La Isla Mínima parece, al comienzo, muchas cosas, y finalmente toma otros derroteros completamente distintos. No es True Detective, por mucho que existan las similitudes, ni Twin Peaks, ni mucho menos un simple whodunit.
Es 1980, marismas del Guadalquivir, dos desaparecidas y dos policías a los que se les castiga, por diferentes motivos, a hacerse cargo de un caso en apariencia poco importante en un pueblo perdido. Juan (tibio Raúl Arévalo) es un joven policía, de la bandada democrática, y que ha escrito contra un general, tiene una mujer y una hija pequeña y cree en una nueva España, alejada de los derroteros del Régimen.
En el otro extremo, Pedro (Javier Gutiérrez, ya declarado como uno de los mejores actores que tiene el cine español en la actualidad) es su opuesto aparente, de la old school, y al que se aparta como a todo lo que dé una imagen asociada al franquismo, que el Gobierno de Suárez quería borrar a toda costa. Personaje torturado éste, que esconde secretos terribles en su pasado, y que los ahoga en ginebra, impenitente y condenado ya a las llamas de lo que fue y no podrá ser. Si por ti fuera todo seguiría como antes, le espeta el demócrata Juan a Pedro. Y nosotros nos preguntamos: ¿en qué ha cambiado?.
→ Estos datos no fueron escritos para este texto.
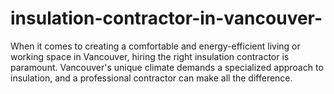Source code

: # insulation-contractor-in-vancouver-
When it comes to creating a comfortable and energy-efficient living or working space in Vancouver, hiring the right insulation contractor is paramount. Vancouver's unique climate demands a specialized approach to insulation, and a professional contractor can make all the difference.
Son enviados a un pueblecito sevillano dónde se malvive, se conservan recuerdos de las capitales andaluzas (Málaga o Cádiz), se golpea a las mujeres (la tremenda belleza de Nerea Barros y su caracterización como abnegada esposa, duelen en la mirada), y la gente vive apegada a la droga y al tráfico de ésta (Debo mucho dinero y no puedo pagarlo, nos dirá el personaje de Antonio de la Torre, otro magnífico actor), sólo por alimentar a sus familias y rellenar los agujeros de la infamia que desatan la pobreza y el caciquismo. Nada ha cambiado con la democracia. Llegará un momento, pues tal es el soberbio trabajo de Alberto Rodríguez (Grupo 7, No habrá paz para los malvados), en el que nada importa quién está detrás de la desaparición de las dos hermosas muchachas, pues, por el camino, Rodríguez y el excelso director de fotografía Alex Catalán han hecho un film sobre la Transición (el mejor, muy probablemente, y de forma involuntaria) y sobre España, sobre una España quebrada, empobrecida, cruel, claustrofóbica, desasosegante.
Es, además, un film de una plasticidad magistral, (recuérdese, si no, ese inicio, que transmuta el paisaje de las marismas con una suerte de inmenso cerebro) bello a su manera, y donde su director demuestra un dominio de la narrativa que ya venía apuntando en películas anteriores. La desesperanza nubla la investigación, y la convierte en insoslayable tapadera para ofrecer al espectador el retrato de un lugar y un tiempo. Todo ello entre planificación que tritura cualquier producto de este año facturado en España y que, desde luego, vaya por delante, ofrece una acuarela sobre Andalucía bien distinta de desafortunados bodrios como Ocho apellidos vascos. La película de Rodríguez detenta un especial gusto por el thriller, que aplaca loas a la Transición, tanto como al Régimen en el que vivimos.
Una bofetada cruda, disonante, hipnótica, con uno de los finales más terribles en el cine de los últimos tiempos. Y, sobre todo, una obra maestra absoluta, ya un clásico en toda regla.